> [Page excerpt]:
☆ ☆ ☆ ☆ ☆ ☆ ☆
Re: [lkp] [mm] e7c1db75fe: BUG:sleeping_function_called_from_invalid_context_at_mm/page_alloc.c

From: Paul E. McKenney
Date: Wed Nov 30 2016 - 02:40:27 EST


On Wed, Nov 30, 2016 at 08:16:02AM +0100, Michal Hocko wrote:
> On Tue 29-11-16 11:14:48, Paul E. McKenney wrote:
> > On Tue, Nov 29, 2016 at 05:21:19PM +0000, Sudeep Holla wrote:
> > > On Sun, Nov 27, 2016 at 6:16 PM, kernel test robot
> > > <xiaolong.ye@xxxxxxxxx> wrote:
> > > >
> > > > FYI, we noticed the following commit:
> > > >
> > > > commit e7c1db75fed821a961ce1ca2b602b08e75de0cd8 ("mm: Prevent __alloc_pages_nodemask() RCU CPU stall warnings")
☆ ☆ ☆ ☆ ☆ ☆ ☆
> [Dataset extract]:
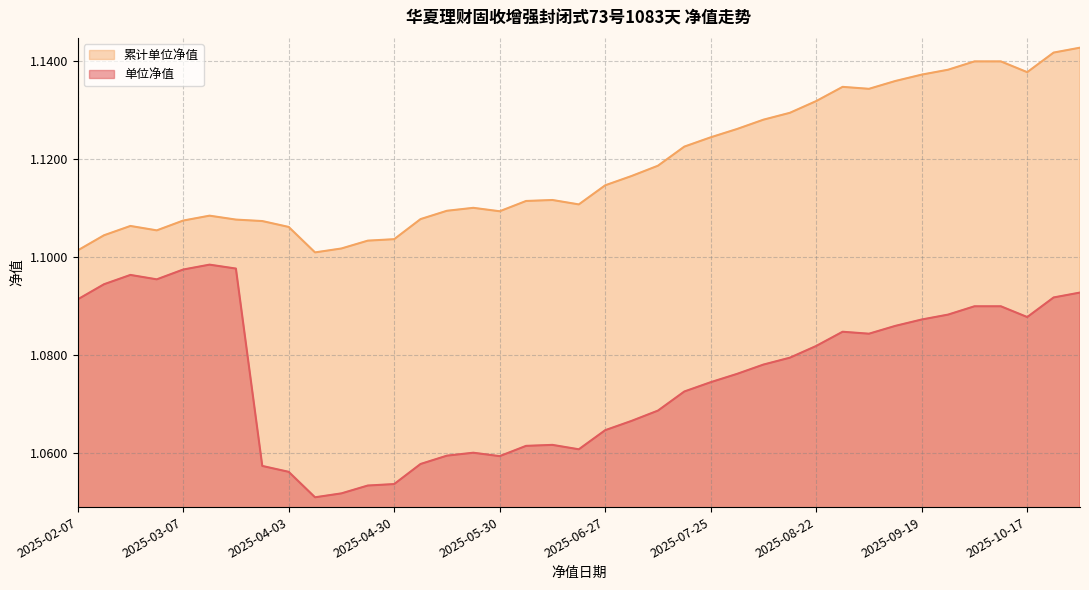

List the series in order of their overall mean, highest first.

累计单位净值, 单位净值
☆ ☆ ☆ ☆ ☆ ☆ ☆
> [Work instruction 1]: Name everyone shown writing a message in the mailing-list thread about the page_alloc.c bug, including the sender in its "From:" line.
> [Work instruction 2]: Carry on the mailing-list thread about the page_alloc.c bug, picking up right after its last line.

> [Task output 1]: Paul E. McKenney, Michal Hocko, Sudeep Holla, kernel test robot

> [Task output 2]:
> > > > https://git.kernel.org/pub/scm/linux/kernel/git/paulmck/linux-rcu.git rcu/next
> > > >
> > > > in testcase: boot
> > > >
> > > > on test machine: qemu-system-x86_64 -enable-kvm -cpu Nehalem -smp 2 -m 1G
> > > >
> > > > caused below changes:
> > > >
> > > [...]
> > >
> > > > [ 8.953192] BUG: sleeping function called from invalid context at mm/page_alloc.c:3746
> > > > [ 8.956353] in_atomic(): 1, irqs_disabled(): 1, pid: 0, name: swapper/0
> > >
> > > I am observing similar BUG/backtrace even on ARM64 platform.
> >
> > Does the (untested) patch below help?
> >
> > Thanx, Paul
> >
> > ------------------------------------------------------------------------
> >
> > commit ccc0666e2049e5818c236e647cf20c552a7b053b
> > Author: Paul E. McKenney <paulmck@xxxxxxxxxxxxxxxxxx>
> > Date: Tue Nov 29 11:06:05 2016 -0800
> >
> > rcu: Allow boot-time use of cond_resched_rcu_qs()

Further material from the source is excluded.